BEGIN Data shown

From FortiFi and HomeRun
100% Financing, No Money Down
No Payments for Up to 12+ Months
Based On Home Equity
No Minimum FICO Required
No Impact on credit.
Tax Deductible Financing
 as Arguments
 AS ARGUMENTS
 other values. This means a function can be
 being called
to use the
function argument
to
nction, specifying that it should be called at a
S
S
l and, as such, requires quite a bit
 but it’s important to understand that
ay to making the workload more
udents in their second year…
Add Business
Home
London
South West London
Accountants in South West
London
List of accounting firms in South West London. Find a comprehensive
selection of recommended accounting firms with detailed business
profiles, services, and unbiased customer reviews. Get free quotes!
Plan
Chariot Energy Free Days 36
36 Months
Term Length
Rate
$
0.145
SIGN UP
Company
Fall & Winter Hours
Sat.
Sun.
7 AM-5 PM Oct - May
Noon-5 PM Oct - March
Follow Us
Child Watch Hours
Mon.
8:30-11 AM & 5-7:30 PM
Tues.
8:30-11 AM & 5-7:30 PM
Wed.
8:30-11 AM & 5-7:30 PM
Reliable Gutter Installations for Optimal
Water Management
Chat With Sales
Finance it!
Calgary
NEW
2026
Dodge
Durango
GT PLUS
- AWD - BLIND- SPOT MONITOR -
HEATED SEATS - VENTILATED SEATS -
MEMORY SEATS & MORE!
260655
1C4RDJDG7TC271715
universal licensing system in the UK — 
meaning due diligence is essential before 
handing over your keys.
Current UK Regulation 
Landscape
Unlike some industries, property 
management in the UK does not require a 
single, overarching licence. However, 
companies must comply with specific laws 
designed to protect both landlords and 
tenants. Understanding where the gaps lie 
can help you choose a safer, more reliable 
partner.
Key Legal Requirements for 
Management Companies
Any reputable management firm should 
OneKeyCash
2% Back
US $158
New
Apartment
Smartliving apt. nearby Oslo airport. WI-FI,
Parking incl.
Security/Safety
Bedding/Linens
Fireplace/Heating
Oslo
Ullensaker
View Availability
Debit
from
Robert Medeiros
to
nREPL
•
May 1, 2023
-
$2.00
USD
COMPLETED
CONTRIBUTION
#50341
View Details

END Data shown

__What the task asks__. Only the lines from the one containing "Smartliving apt. nearby" through the final line of the data belong in the answer, repeated exactly.

__Reply to the exercise__.
Smartliving apt. nearby Oslo airport. WI-FI,
Parking incl.
Security/Safety
Bedding/Linens
Fireplace/Heating
Oslo
Ullensaker
View Availability
Debit
from
Robert Medeiros
to
nREPL
•
May 1, 2023
-
$2.00
USD
COMPLETED
CONTRIBUTION
#50341
View Details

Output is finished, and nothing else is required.